Non finì mai quel nome. Non lo finì, perché le labbra di Arthur si impadronirono delle sue, con rabbia e disperazione, tristezza e dolore. Dopo un attimo di smarrimento, Francis strinse a sé quel corpo che da sempre aveva bramato e ricambiò quel bacio saggiando le labbra dell’inglese.
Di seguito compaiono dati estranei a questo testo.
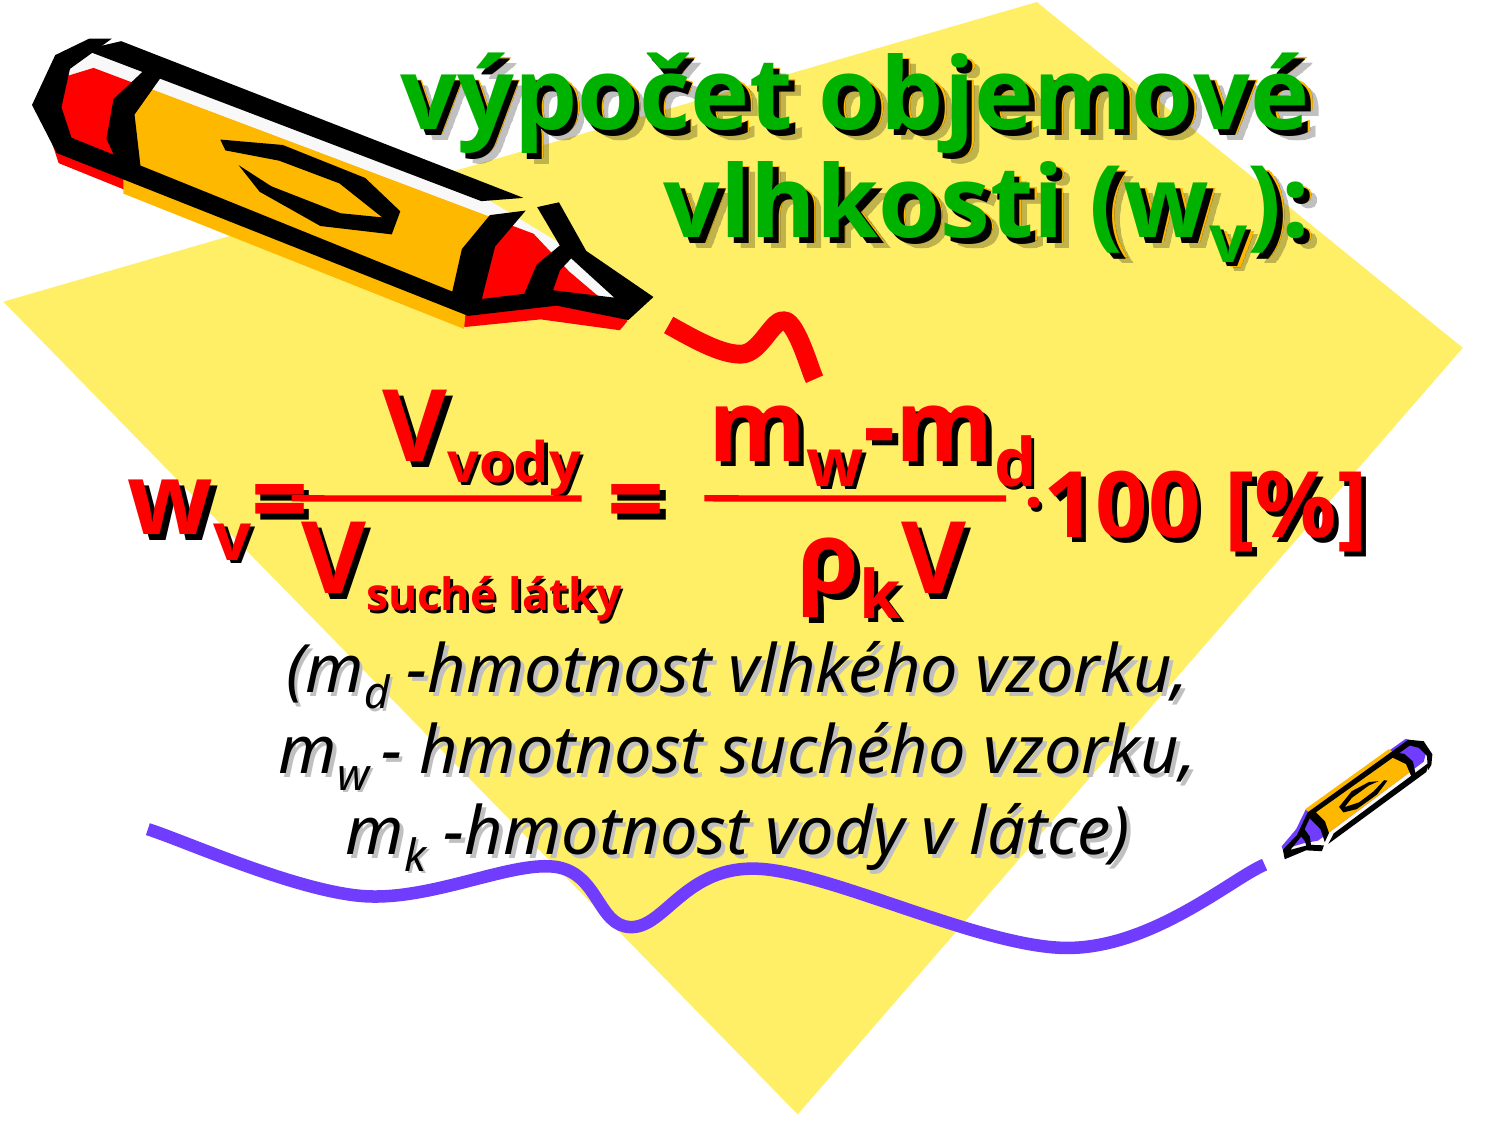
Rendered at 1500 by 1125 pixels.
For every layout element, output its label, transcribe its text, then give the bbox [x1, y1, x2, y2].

Fu la disperazione a unirli, ma il sentimento che finì tra le loro labbra era qualcosa di più complicato, più dolce, che fece di quel bacio furente un bacio calmo, ma che li privò comunque del fiato.
Francis appoggiò la fronte su quella di Arthur, mentre intrecciava una mano a quella dell’inglese, mentre l’altro lo guardava, cercando di recuperare fiato, con sguardo triste e solo.
«Don’t call her name.»
«Je ne farai pas.»
«Call my name..»
«Oui.»
«Only my name.»
«Oui, Arthùr.»
«I love you, Francis.»
«Moi aussi, Arthùr. Moi aussi.»
Di nuovo, le loro labbra si toccarono, stavolta per colpa di Francis che non riuscì a resistere oltre. Davanti a quella tomba, lì, per la prima volta erano stati sinceri. Di nuovo, in un certo qual modo, grazie alla Fanciulla d’Orleans Francis era felice. E anche Arthur, non poteva di certo lamentarsi.